Factored Multi-Agent Soft Actor-Critic for Cooperative Multi-Target Tracking of UAV Swarms

Abstract

In recent years, significant progress has been made in the multi-target tracking (MTT) of unmanned aerial vehicle (UAV) swarms. Most existing MTT approaches rely on the ideal assumption of a pre-set target trajectory. However, in practice, the trajectory of a moving target cannot be known by the UAV in advance, which poses a great challenge for realizing real-time tracking. Meanwhile, state-of-the-art multi-agent value-based methods have achieved significant progress for cooperative tasks. In contrast, multi-agent actor-critic (MAAC) methods face high variance and credit assignment issues.

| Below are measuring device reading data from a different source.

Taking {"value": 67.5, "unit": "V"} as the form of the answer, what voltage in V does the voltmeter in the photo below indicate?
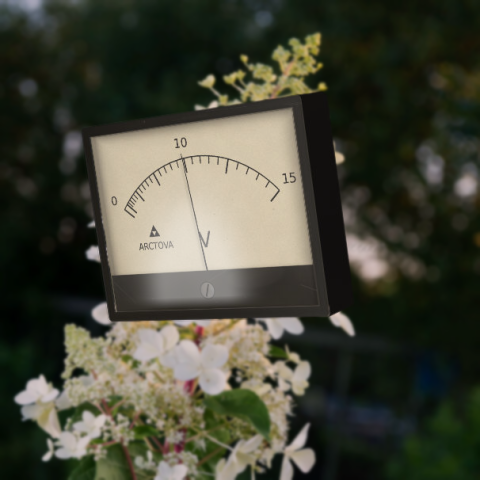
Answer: {"value": 10, "unit": "V"}
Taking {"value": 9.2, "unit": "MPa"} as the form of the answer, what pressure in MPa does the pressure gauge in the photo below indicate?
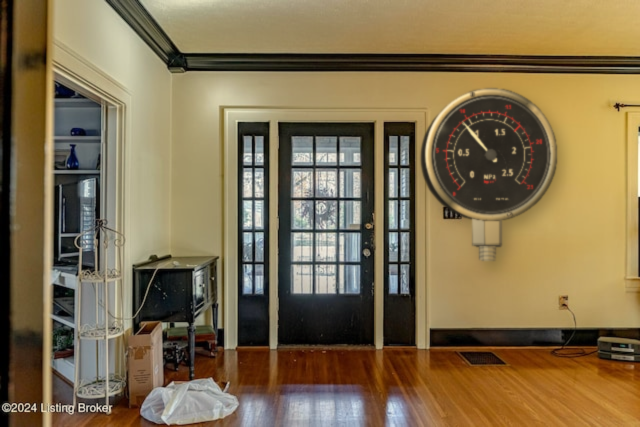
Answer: {"value": 0.9, "unit": "MPa"}
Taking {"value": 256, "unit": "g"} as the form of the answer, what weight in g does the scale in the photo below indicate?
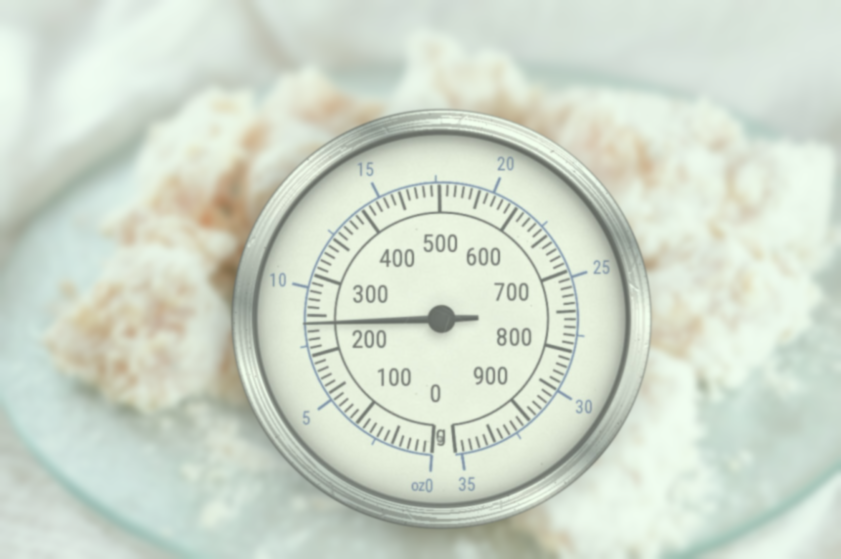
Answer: {"value": 240, "unit": "g"}
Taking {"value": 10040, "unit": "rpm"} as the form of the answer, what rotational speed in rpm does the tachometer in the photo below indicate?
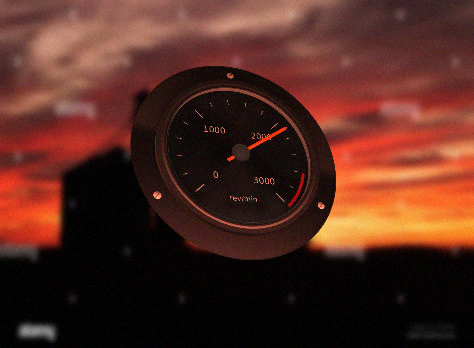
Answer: {"value": 2100, "unit": "rpm"}
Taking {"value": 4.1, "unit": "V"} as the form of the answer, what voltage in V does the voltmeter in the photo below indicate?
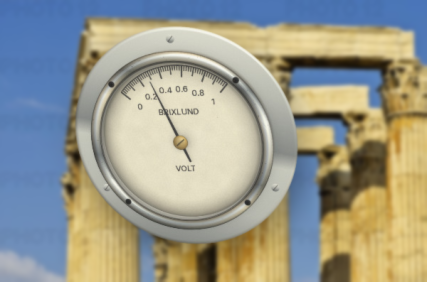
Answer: {"value": 0.3, "unit": "V"}
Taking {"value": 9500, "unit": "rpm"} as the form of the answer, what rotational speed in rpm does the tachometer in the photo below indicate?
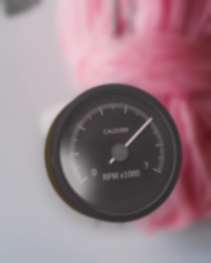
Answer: {"value": 5000, "unit": "rpm"}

To address the aforementioned issues, this paper proposes a learning-based factored multi-agent soft actor-critic (FMASAC) scheme under the maximum entropy framework, where the UAV swarm is able to learn cooperative MTT in an unknown environment. This method introduces the idea of value decomposition into the MAAC setting to reduce the variance in policy updates and learn efficient credit assignment. Moreover, to further increase the detection tracking coverage of a UAV swarm, a spatial entropy reward (SER), inspired by the spatial entropy concept, is proposed in this scheme. Experiments demonstrated that the FMASAC can significantly improve the cooperative MTT performance of a UAV swarm, and it outperforms existing baselines in terms of the mean reward and tracking success rates. Additionally, the proposed scheme scales more successfully as the number of UAVs and targets increases.